Reproduce verbatim the lines of the entries below, from the line containing "order: Caryophyllales" through the final line of the entries, and output nothing else.

Collected data:
* Begin *
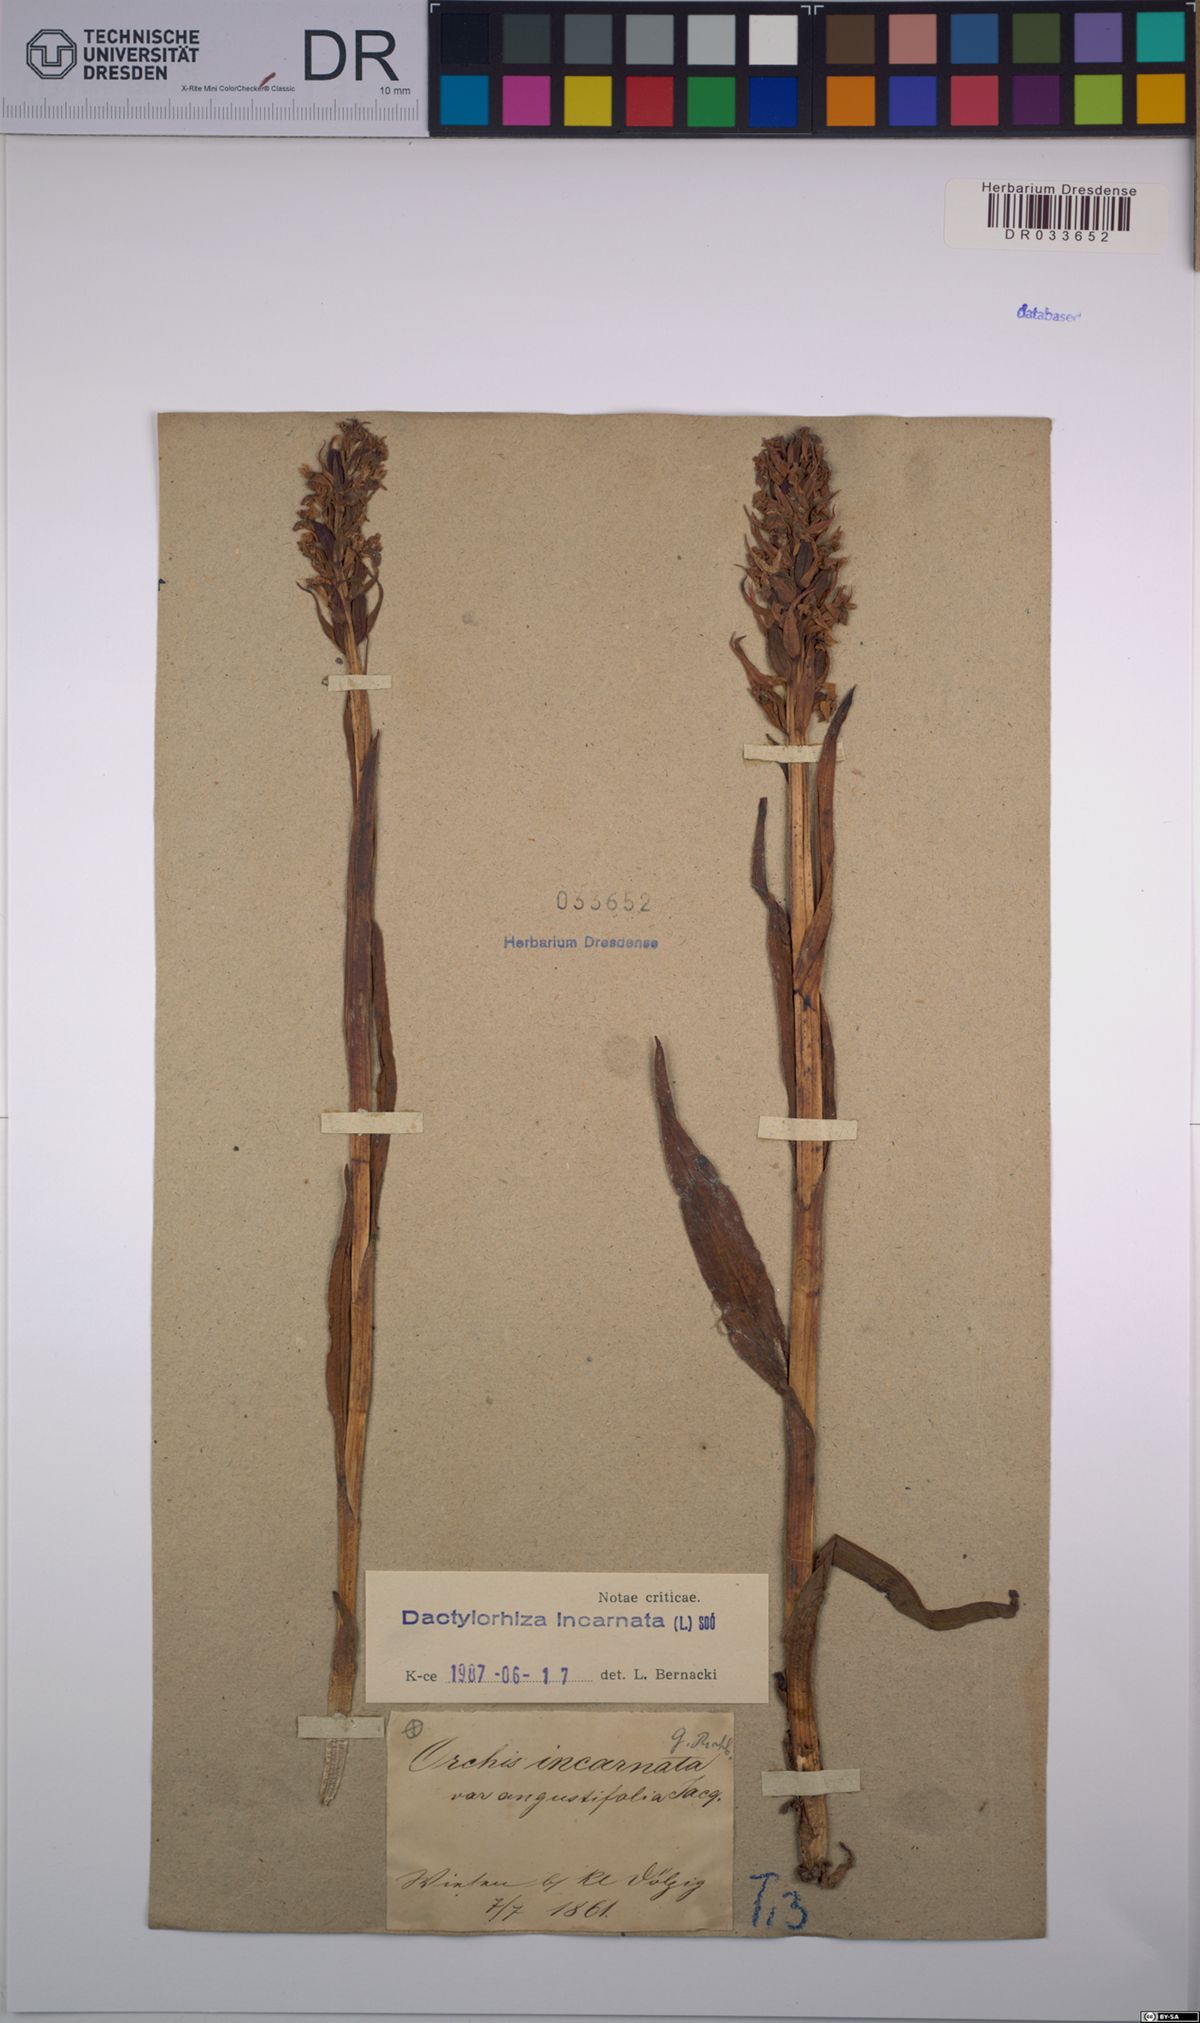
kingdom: Plantae
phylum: Tracheophyta
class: Liliopsida
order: Asparagales
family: Orchidaceae
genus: Dactylorhiza
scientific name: Dactylorhiza incarnata
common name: Early marsh-orchid
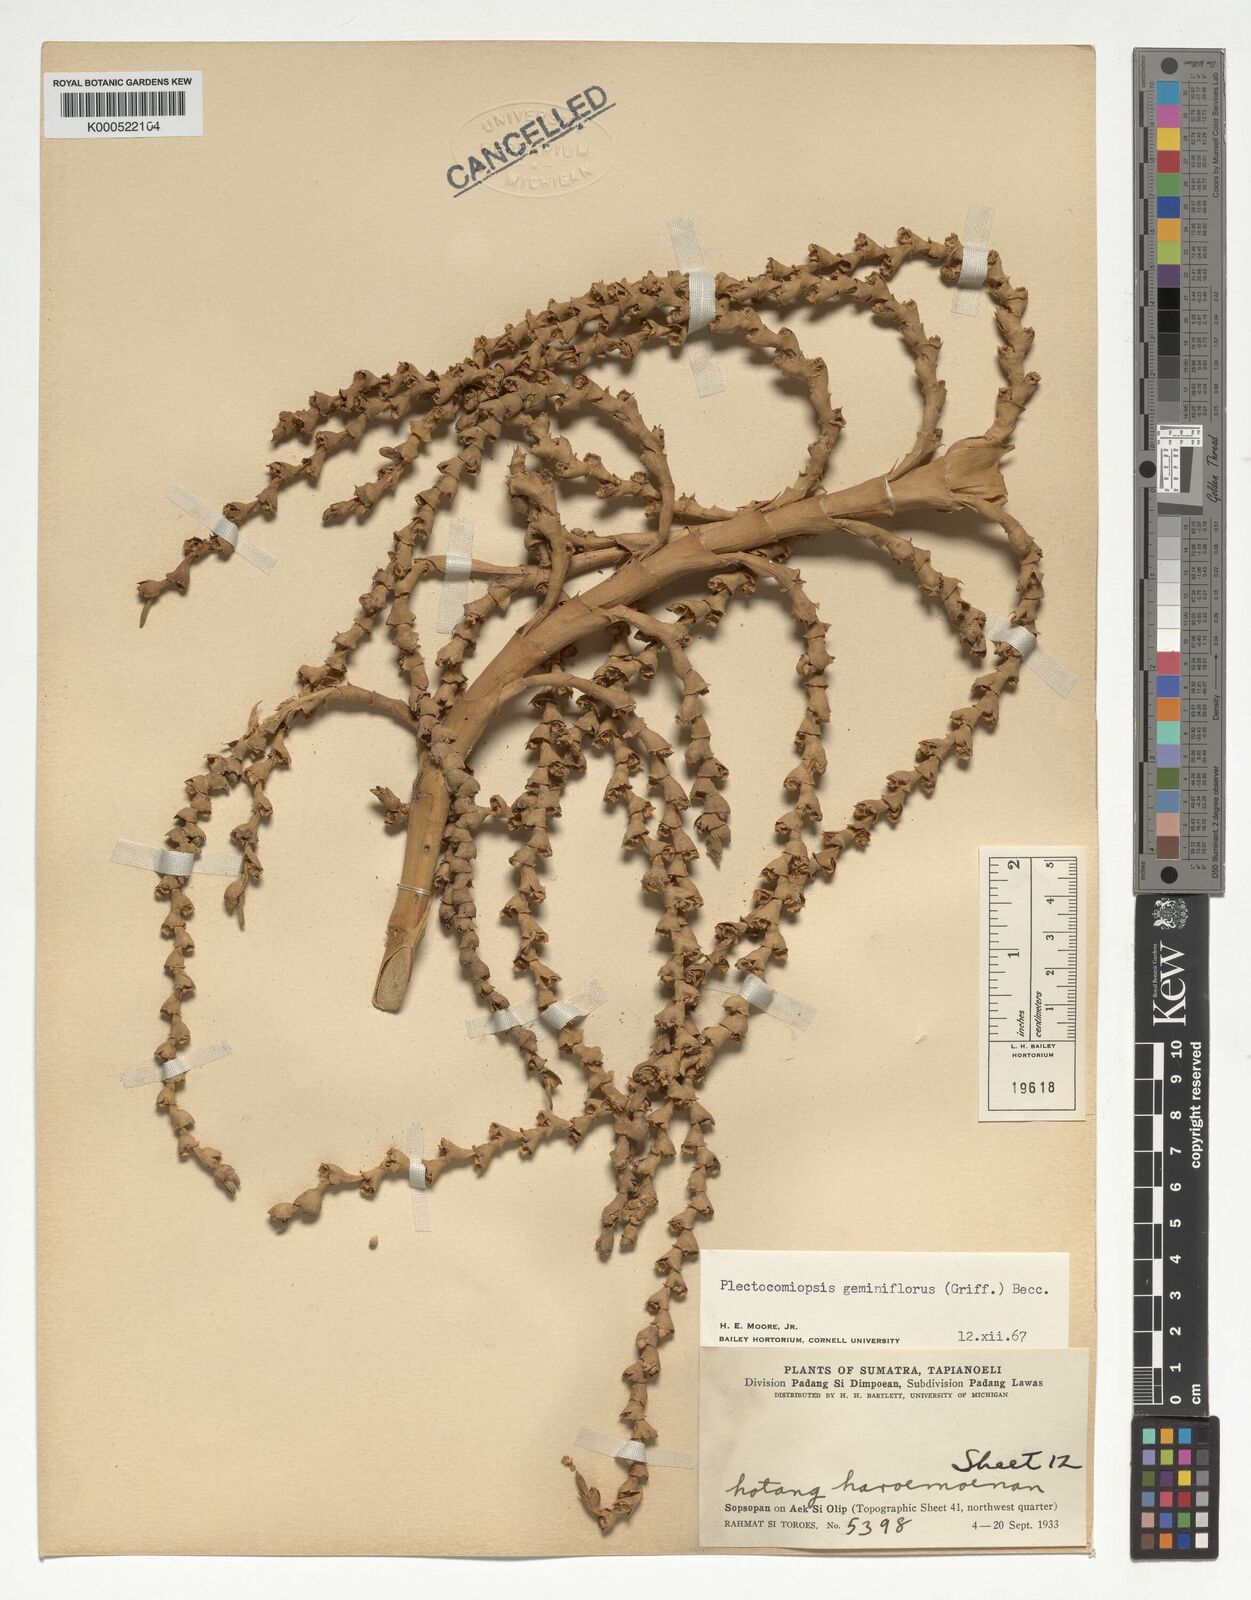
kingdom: Plantae
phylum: Tracheophyta
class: Liliopsida
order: Arecales
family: Arecaceae
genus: Plectocomiopsis
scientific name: Plectocomiopsis geminiflora
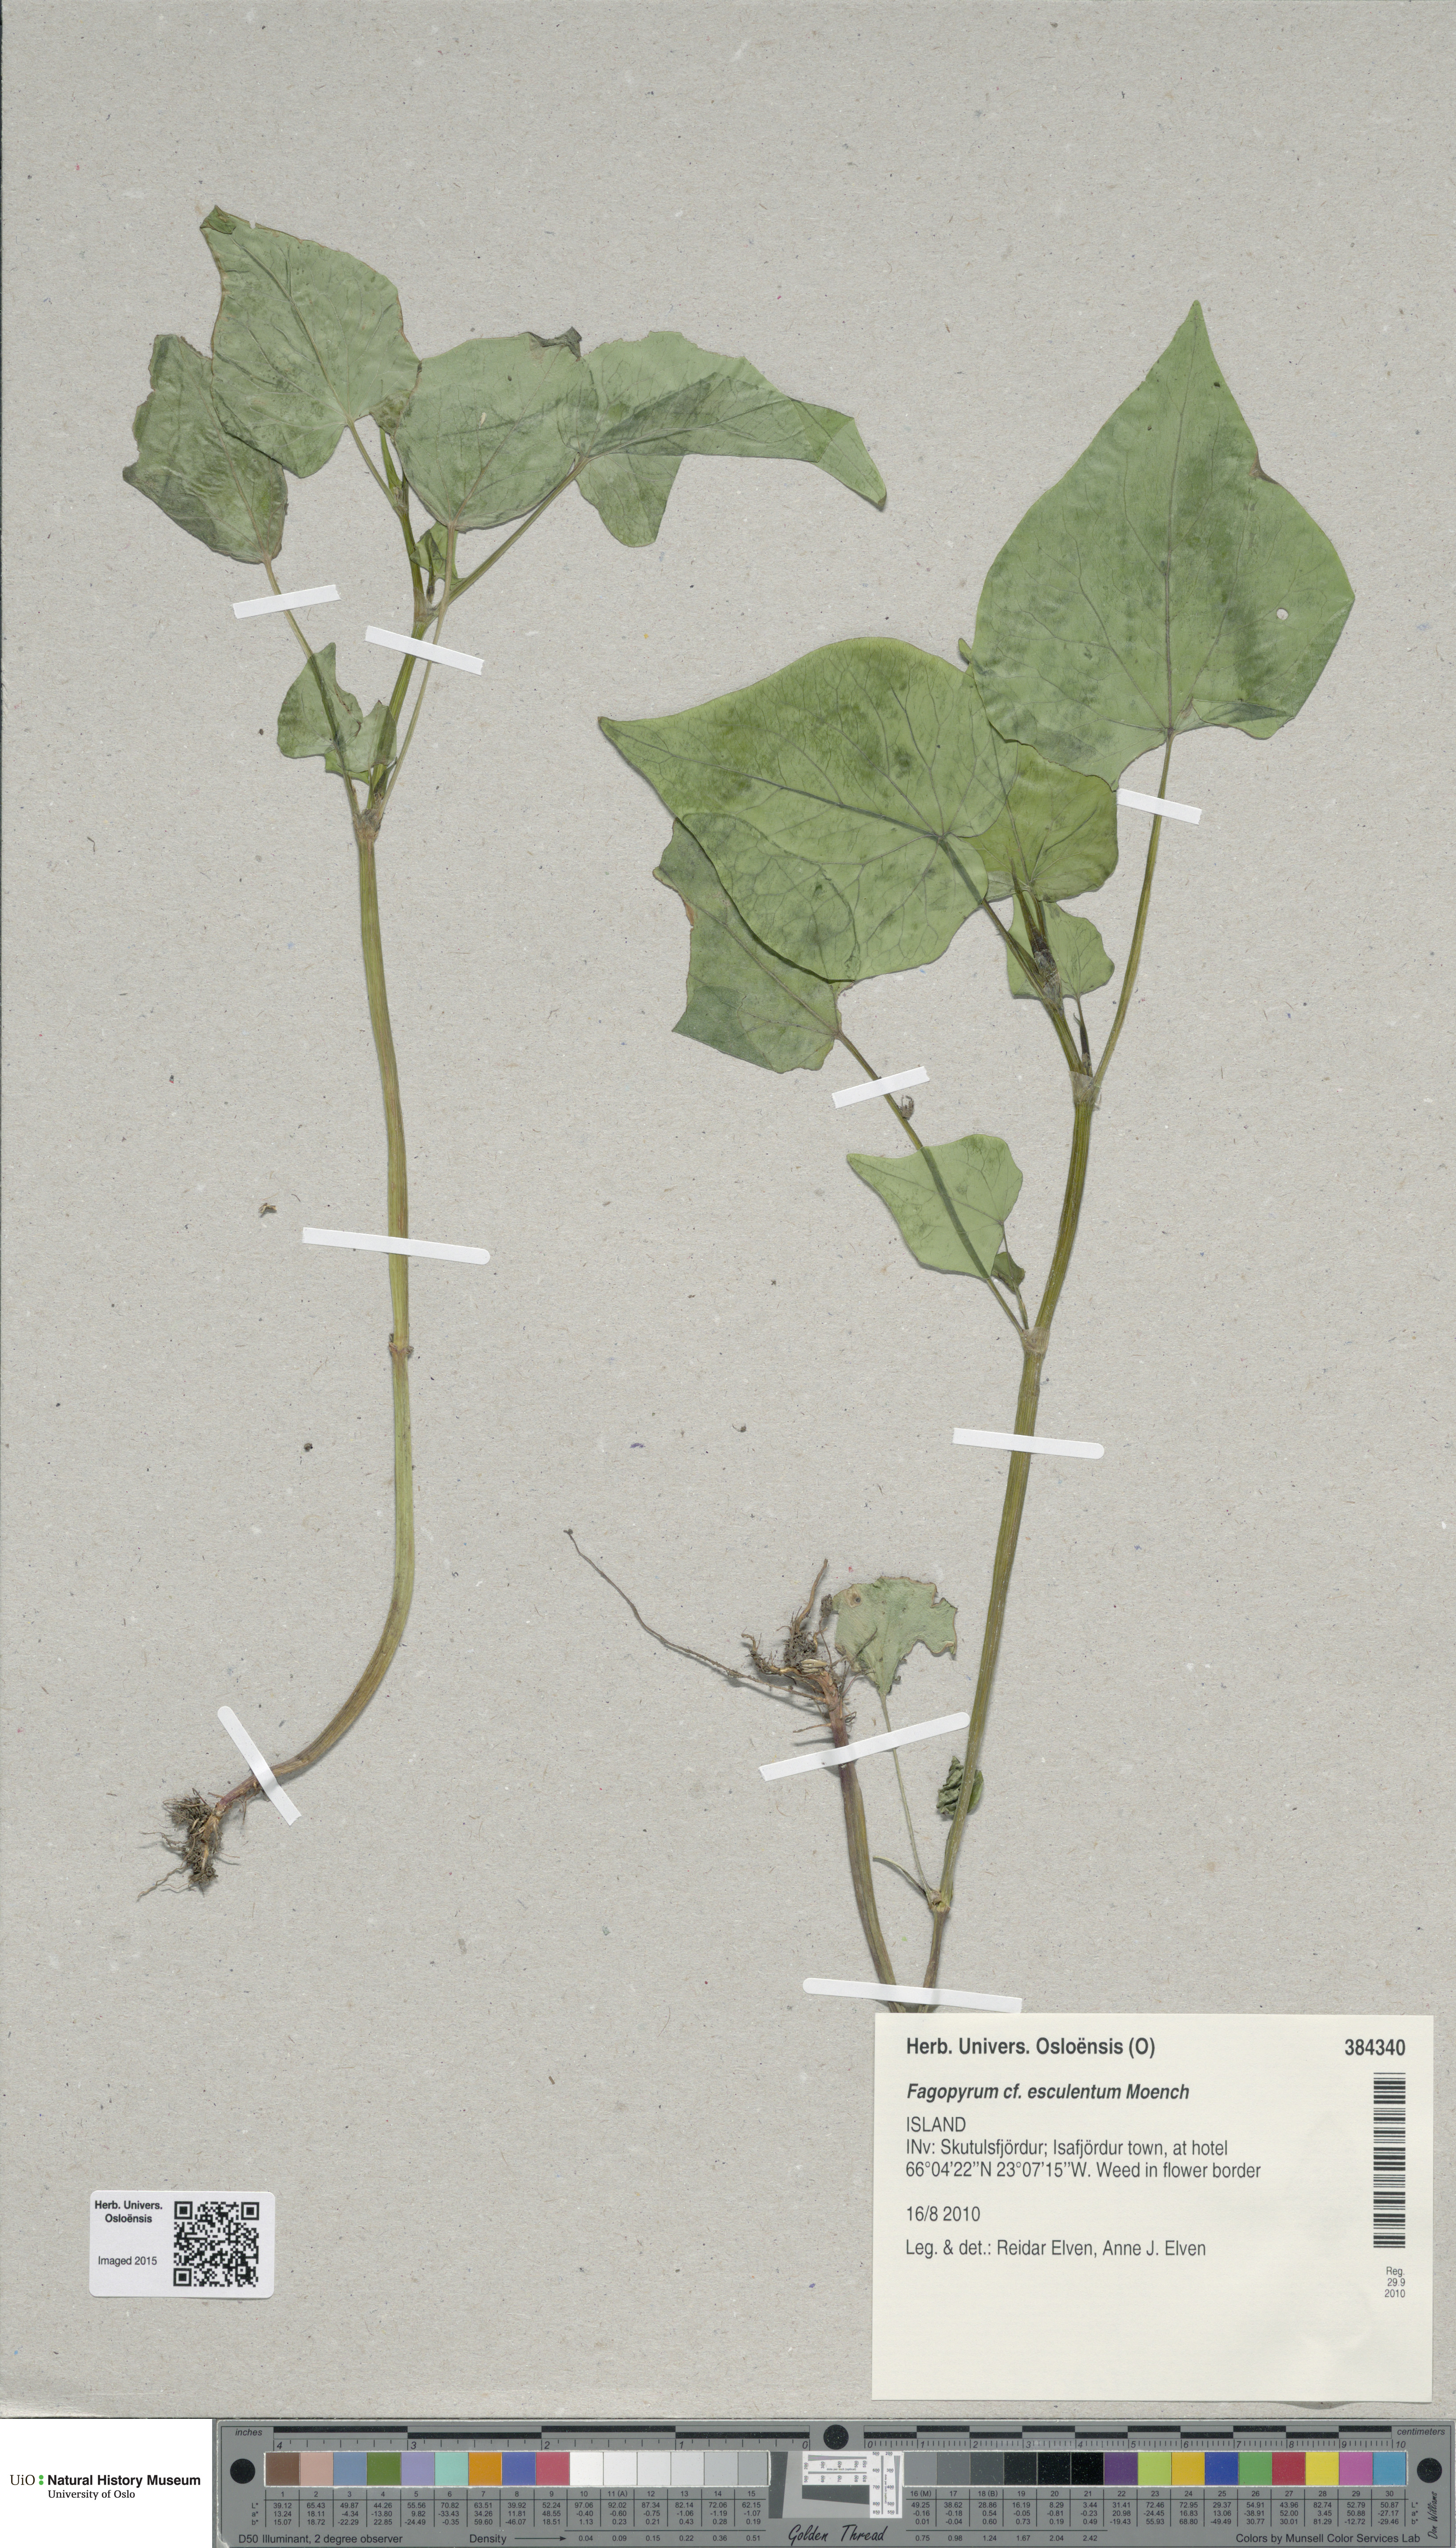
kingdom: Plantae
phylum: Tracheophyta
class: Magnoliopsida
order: Caryophyllales
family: Polygonaceae
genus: Fagopyrum
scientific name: Fagopyrum esculentum
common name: Buckwheat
* End *
* Answer to this problem
order: Caryophyllales
family: Polygonaceae
genus: Fagopyrum
scientific name: Fagopyrum esculentum
common name: Buckwheat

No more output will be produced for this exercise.